Recopiez sans rien changer le passage de l'article sur les ventes de participations de l'État qui va de « L'Etat actionnaire veut » à « dédié à l'innovation. », ces deux bouts de phrase compris.

Extrait du texte »
════════════════
L'Etat actionnaire veut financer les start-up plutôt que les grands groupes. Le ministre de l'Economie et des Finances, Bruno Le Maire, a annoncé mercredi que l'Etat allait procéder dans les mois à venir à des cessions de participations "importantes" afin d'alimenter un fonds de 10 milliards d'euros dédié à l'innovation.

"J'assume d'annoncer d'ici quelques mois des cessions d'actifs importantes dans les entreprises publiques qui permettront au contribuable de savoir que son argent est placé pour le futur et pas pour le passé", a déclaré le ministre lors d'un événement à Paris sur l'attractivité de la capitale et de la région Ile-de-France. "Nous mettrons 10 milliards d'euros à disposition pour financer l'innovation et en particulier l'innovation de rupture", a-t-il précisé.

Pendant sa campagne, Emmanuel Macron avait évoqué le désengagement de l'Etat d'entreprises "non stratégiques". Dans une interview à La Tribune M. le Maire a précisé ce qu'il entendait par secteurs stratégiques, à savoir la défense, l'énergie et le nucléaire. Cela laisse un choix assez vaste d'entreprises où la participation de l'Etat pourrait être réduite, même si le ministre n'a cité aucun nom. Parmi elles Air France, Orange, Aéroports de Paris, Renault ou encore PSA. Le sort de Renault semble d'ores et déjà scellé, l'Etat ayant promis de ramener sa participation dans le constructeur autour de 15% contre 19,7% aujourd'hui après un bras de fer avec la direction autour des droits de vote. Cette cession de 5% du capital pourrait lui rapporter un peu plus d'1 milliard d'euros aux cours actuels.

Le titre Renault a d'ailleurs pris la tête du CAC 40 jeudi, s'adjugeant 1,7% vers 10h. Sur le SBF 120, Air France gagne 2,3% au lendemain d'une baisse de 3,3%.
════════════════
Données fournies »
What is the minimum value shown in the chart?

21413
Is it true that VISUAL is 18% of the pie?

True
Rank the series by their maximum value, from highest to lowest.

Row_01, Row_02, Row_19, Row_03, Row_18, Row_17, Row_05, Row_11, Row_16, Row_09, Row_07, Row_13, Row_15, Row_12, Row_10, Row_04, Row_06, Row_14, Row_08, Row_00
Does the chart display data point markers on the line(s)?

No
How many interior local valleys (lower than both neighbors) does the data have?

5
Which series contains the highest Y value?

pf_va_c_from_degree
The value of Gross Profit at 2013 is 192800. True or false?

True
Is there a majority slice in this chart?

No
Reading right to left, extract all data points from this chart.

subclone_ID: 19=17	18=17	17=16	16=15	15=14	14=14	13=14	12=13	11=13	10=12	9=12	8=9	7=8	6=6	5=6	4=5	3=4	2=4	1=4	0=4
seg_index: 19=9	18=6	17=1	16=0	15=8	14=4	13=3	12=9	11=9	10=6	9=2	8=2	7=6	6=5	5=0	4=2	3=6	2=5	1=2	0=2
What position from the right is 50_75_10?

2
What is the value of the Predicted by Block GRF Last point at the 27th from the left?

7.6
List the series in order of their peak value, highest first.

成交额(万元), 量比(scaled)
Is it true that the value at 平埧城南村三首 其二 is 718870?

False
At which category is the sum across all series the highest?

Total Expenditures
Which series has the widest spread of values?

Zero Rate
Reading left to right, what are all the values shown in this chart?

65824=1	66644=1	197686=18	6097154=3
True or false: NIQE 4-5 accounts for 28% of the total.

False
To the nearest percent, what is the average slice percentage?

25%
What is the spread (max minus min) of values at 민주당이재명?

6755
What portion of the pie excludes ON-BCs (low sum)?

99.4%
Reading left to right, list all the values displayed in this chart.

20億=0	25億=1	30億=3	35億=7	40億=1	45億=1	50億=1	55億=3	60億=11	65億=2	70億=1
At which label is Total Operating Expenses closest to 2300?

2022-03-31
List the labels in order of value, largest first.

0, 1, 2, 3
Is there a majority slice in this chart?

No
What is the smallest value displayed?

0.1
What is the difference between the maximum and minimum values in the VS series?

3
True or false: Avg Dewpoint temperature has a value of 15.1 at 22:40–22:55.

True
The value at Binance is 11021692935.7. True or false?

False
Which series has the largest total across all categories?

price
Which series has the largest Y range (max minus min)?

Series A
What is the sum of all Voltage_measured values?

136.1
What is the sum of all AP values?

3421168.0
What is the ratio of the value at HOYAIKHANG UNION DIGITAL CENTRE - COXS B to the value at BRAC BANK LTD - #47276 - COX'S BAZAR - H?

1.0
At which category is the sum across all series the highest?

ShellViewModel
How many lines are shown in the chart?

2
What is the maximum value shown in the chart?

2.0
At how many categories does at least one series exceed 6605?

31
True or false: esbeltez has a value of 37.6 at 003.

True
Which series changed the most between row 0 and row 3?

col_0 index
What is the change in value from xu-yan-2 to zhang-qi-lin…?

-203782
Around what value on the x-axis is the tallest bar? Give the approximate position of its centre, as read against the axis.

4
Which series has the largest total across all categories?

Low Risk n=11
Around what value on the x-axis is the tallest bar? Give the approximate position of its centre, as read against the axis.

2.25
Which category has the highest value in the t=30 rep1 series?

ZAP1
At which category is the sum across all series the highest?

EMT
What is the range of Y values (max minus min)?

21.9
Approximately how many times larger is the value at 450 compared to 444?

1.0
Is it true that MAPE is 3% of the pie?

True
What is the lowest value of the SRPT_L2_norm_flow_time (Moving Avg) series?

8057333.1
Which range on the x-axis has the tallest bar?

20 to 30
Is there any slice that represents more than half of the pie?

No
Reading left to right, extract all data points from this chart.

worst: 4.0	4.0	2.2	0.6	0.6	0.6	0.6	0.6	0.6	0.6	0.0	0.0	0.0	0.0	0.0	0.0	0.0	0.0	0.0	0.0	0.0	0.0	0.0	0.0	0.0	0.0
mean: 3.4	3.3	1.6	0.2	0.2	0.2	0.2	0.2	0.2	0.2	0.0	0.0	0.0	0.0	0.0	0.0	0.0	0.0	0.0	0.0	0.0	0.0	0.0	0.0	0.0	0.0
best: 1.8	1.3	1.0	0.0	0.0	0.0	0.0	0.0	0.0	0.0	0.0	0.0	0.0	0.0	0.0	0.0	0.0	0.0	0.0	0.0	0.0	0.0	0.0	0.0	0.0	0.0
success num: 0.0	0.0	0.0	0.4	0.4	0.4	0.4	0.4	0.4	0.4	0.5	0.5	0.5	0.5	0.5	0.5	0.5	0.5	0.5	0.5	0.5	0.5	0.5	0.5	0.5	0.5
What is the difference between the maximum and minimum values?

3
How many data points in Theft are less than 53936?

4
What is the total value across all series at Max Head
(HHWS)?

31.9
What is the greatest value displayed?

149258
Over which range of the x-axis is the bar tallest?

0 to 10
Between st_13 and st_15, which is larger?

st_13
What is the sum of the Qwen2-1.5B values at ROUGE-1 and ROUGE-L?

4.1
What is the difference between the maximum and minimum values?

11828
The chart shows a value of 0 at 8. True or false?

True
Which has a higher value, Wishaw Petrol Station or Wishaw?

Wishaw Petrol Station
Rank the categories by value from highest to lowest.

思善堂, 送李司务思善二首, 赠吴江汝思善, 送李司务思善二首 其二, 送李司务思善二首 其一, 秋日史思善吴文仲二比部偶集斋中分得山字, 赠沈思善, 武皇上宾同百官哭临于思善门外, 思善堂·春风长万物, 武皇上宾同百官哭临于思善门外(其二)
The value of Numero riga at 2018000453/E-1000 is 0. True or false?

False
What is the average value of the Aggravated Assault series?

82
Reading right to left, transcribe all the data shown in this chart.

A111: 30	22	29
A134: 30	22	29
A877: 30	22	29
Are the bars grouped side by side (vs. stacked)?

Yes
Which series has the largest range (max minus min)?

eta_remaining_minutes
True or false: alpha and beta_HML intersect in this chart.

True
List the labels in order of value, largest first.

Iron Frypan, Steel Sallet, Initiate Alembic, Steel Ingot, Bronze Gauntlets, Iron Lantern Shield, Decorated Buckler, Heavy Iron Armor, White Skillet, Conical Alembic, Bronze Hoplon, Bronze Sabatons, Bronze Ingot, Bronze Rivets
════════════════
Corrigé »
L'Etat actionnaire veut financer les start-up plutôt que les grands groupes. Le ministre de l'Economie et des Finances, Bruno Le Maire, a annoncé mercredi que l'Etat allait procéder dans les mois à venir à des cessions de participations "importantes" afin d'alimenter un fonds de 10 milliards d'euros dédié à l'innovation.